So anyway I try it, I'm stuck with these huge files. The next thing for
me to try, according to what you suggested, is to try 150 dpi, and maybe
that would radically bring it down.

But better would be some way to reduce the size of the existing pdf
files I created, so I wouldn't have to do the job all over again.

Larry
 
First, I had one thing wrong. The person for whom I'm creating this job
wants to make the .pdf file available on line, not primarily for reading
online, but so that people can print selected pages from it. (It
consists of a selection of many short articles.)

Now, when I scan a single page of text into Adobe format, with "Scan as
Text (OCR)" checked, and with black and white checked, and with 300 dpi
checked, the resulting one-page .pdf document is 765 KB.

When I scan a single page into Lexmark Photo Editor, with Black Text
checked, and 300 dpi checked, and then save that resulting Photo Editor
document as a pdf file, the resulting one-page .pdf file is 1.05 MB.

So anyway I try it, I'm stuck with these huge files. The next thing for
me to try, according to what you suggested, is to try 150 dpi, and maybe
that would radically bring it down.

But better would be some way to reduce the size of the existing pdf
files I created, so I wouldn't have to do the job all over again.


PDF is not designed to be able to get your data out of a PDF file for a
second try (at least Acrobat is not). PDF is designed for viewing or
printing, not for retrieving data, so think starting over if you want to
change it. Acrobat (full version) will permit adding or deleting
individual pages. There are third party solutions that can read PDF,
OmniPage Pro OCR is one.

The overall main problem with the huge files is not so much your
technique, as much as it is just wanting to print the 100 page files,
which requires enough resolution to make the scope of the job really
huge, I'd say unreasonable for the web. Maybe like wanting to train an
elephant to be a lap dog pet... no matter how much you may want it, there
simply are some size issues. None of us could help you much with that,
it is not a matter of being willing to try, it is the nature of the
beast. The 100 page full page image job you are trying to do is of huge
size, and its size seems prohibitive for the web (at least for scanned
page images).

What program is doing this OCR and writing PDF? Are these options in the
Lexmark scanning software, or their photo editor software, or other third
party software? Their user manual is online, but there is no description
in it. 765KB for one page of OCR text is not impressive, it didnt go
well at all. To investigate that, I would try repeating that scan, but
save it to a Word file once instead of to PDF, and then you can inspect
it in Word (the actual text characters), and should get a good clue about
the problem, about what is not happening (seems much of it must be
remaining as image instead of text). $99 all-in-one scanners dont come
with elegant OCR software, which normally costs that much or more alone.
You could add better OCR software, and other PDF software too.

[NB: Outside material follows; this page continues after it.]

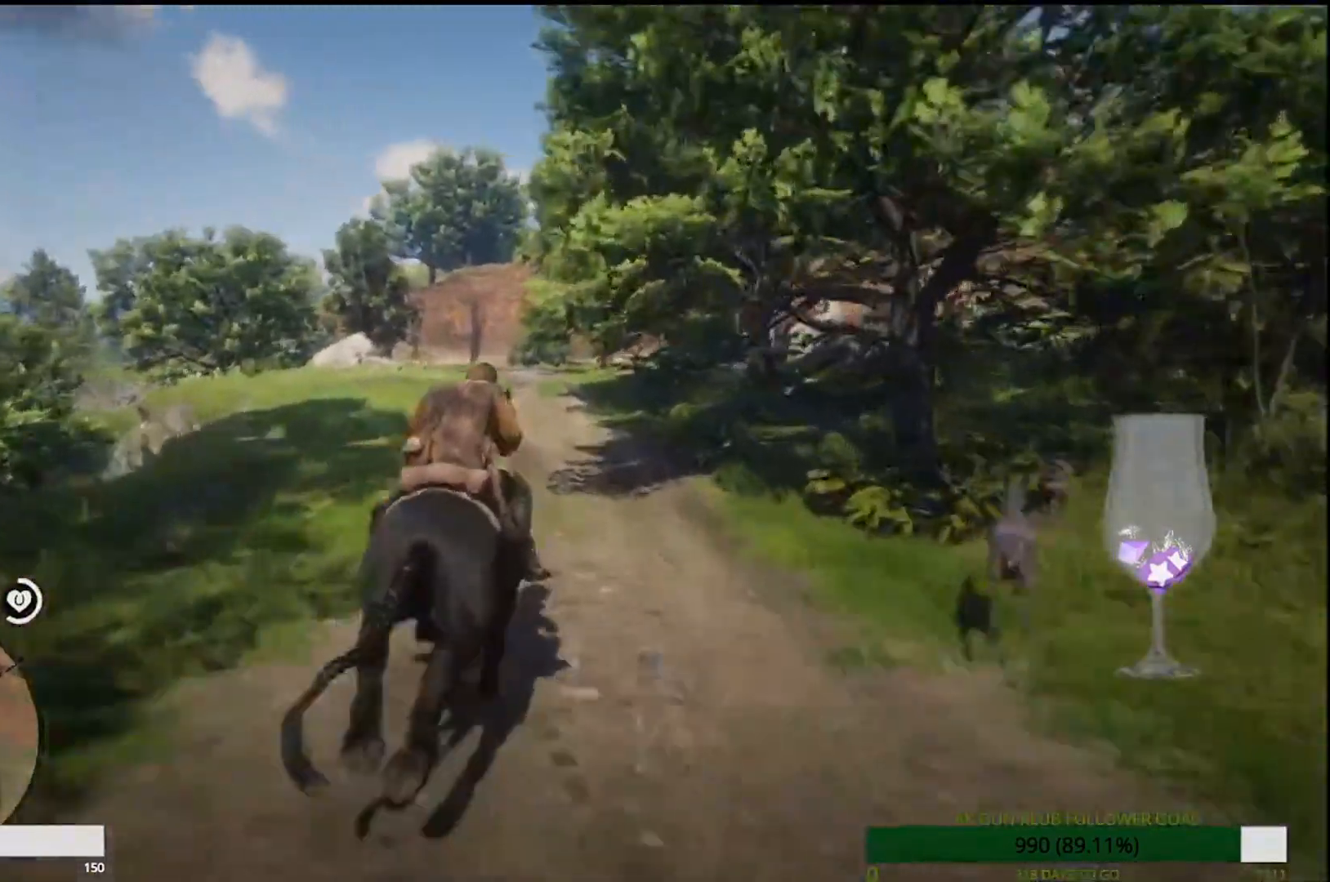
{"dt_ms": 500, "buttons": ["CROSS", "L1"], "left_stick": "up", "right_stick": "center", "events": [[67, "CROSS", "up"], [67, "L1", "up"], [133, "L1", "down"], [167, "CROSS", "down"], [333, "CROSS", "up"], [433, "CROSS", "down"]]}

I am not familiar with your software, so your settings dont have much
meaning to me. By Adobe format, I assume you mean PDF in this context.
I dont know that Black Text means line art mode, but it is still my guess
that it does. An 8.5x11 inch page at 300 dpi has dimensions of
(8.5 inches x 300 dpi) x (11 inches x 300 dpi) = 2550 x 3300 pixels,
which is 2550x3300 = 8.4 million pixels.

If the scan mode is line art, then 8 pixels per byte, or 1 MB.
If the scan mode is grayscale, then 1 pixel per byte, or 8 MB.
If the scan mode is color, then 3 pixels per byte, or 25 MB.

Period. There are no other answers. 8.5x11 at 300 dpi is a big image.
This data can be compressed smaller in the file.

Your 1.05 MB PDF seems to have two possibilies.

1. If Black Text does mean line art, then you possibly get the right 1
MB answer, but it is not compressed, which seems wrong for PDF. If 300
dpi line art, one compressed PDF page should be closer to perhaps 115KB
(ballpark).

Or 2, possibly that the 1 MB is compressed grayscale, maybe more
likely, but I cant tell from here. Looking carefully at the image can
tell, it either contains a few gray tone pixels somewhere (grayscale), or
absolutely no gray at all, all fully black or white pixels (line art).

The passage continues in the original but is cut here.